**How to complete this task**
Each line of the entries below that holds "mentions" is needed, copied in full.

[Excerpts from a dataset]
* * *

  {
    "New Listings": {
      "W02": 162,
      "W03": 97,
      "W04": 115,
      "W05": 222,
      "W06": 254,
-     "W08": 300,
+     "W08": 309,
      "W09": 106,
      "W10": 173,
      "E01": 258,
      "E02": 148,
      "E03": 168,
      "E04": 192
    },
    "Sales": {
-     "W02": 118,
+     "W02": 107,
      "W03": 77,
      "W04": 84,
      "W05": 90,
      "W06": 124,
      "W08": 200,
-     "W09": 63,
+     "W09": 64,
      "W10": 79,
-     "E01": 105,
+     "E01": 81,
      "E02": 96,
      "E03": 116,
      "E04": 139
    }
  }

* * *

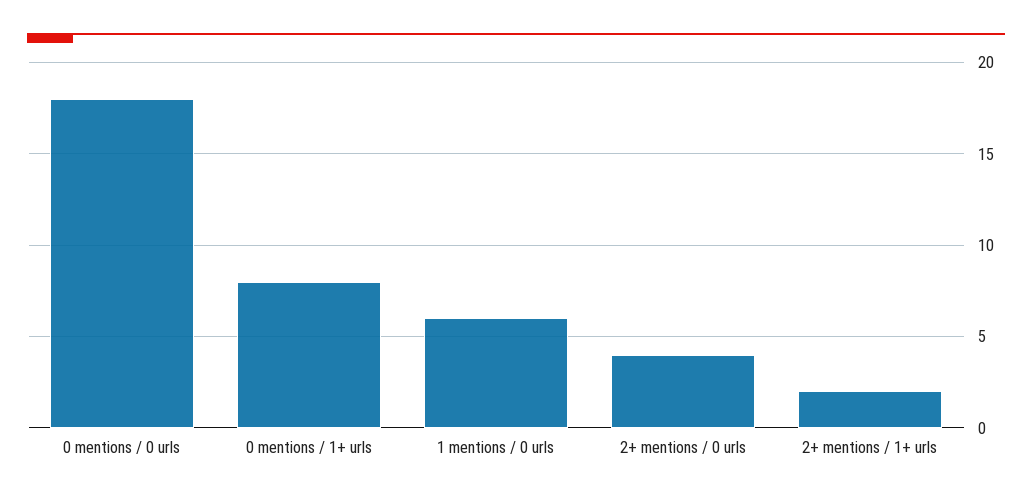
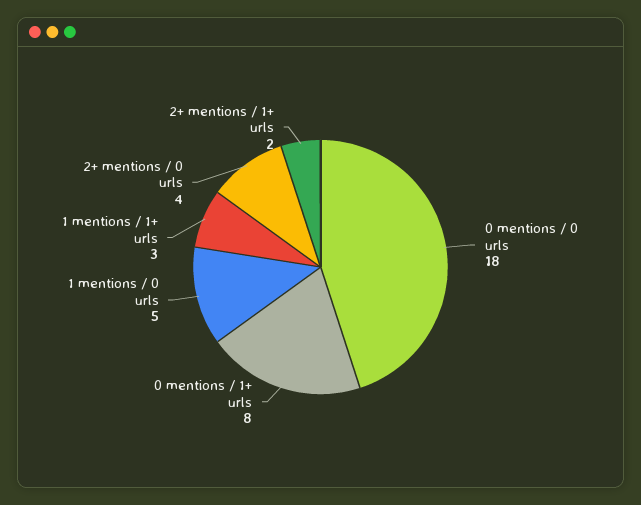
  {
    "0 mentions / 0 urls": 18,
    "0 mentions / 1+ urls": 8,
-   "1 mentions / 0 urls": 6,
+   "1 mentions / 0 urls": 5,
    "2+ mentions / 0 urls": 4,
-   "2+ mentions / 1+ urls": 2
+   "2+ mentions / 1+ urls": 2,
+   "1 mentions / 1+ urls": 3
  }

* * *

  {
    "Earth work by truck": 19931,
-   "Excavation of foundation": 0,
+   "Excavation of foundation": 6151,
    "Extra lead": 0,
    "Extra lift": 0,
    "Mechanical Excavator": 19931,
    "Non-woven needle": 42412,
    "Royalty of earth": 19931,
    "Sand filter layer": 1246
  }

* * *

**Reply**
    "0 mentions / 0 urls": 18,
    "0 mentions / 1+ urls": 8,
-   "1 mentions / 0 urls": 6,
+   "1 mentions / 0 urls": 5,
    "2+ mentions / 0 urls": 4,
-   "2+ mentions / 1+ urls": 2
+   "2+ mentions / 1+ urls": 2,
+   "1 mentions / 1+ urls": 3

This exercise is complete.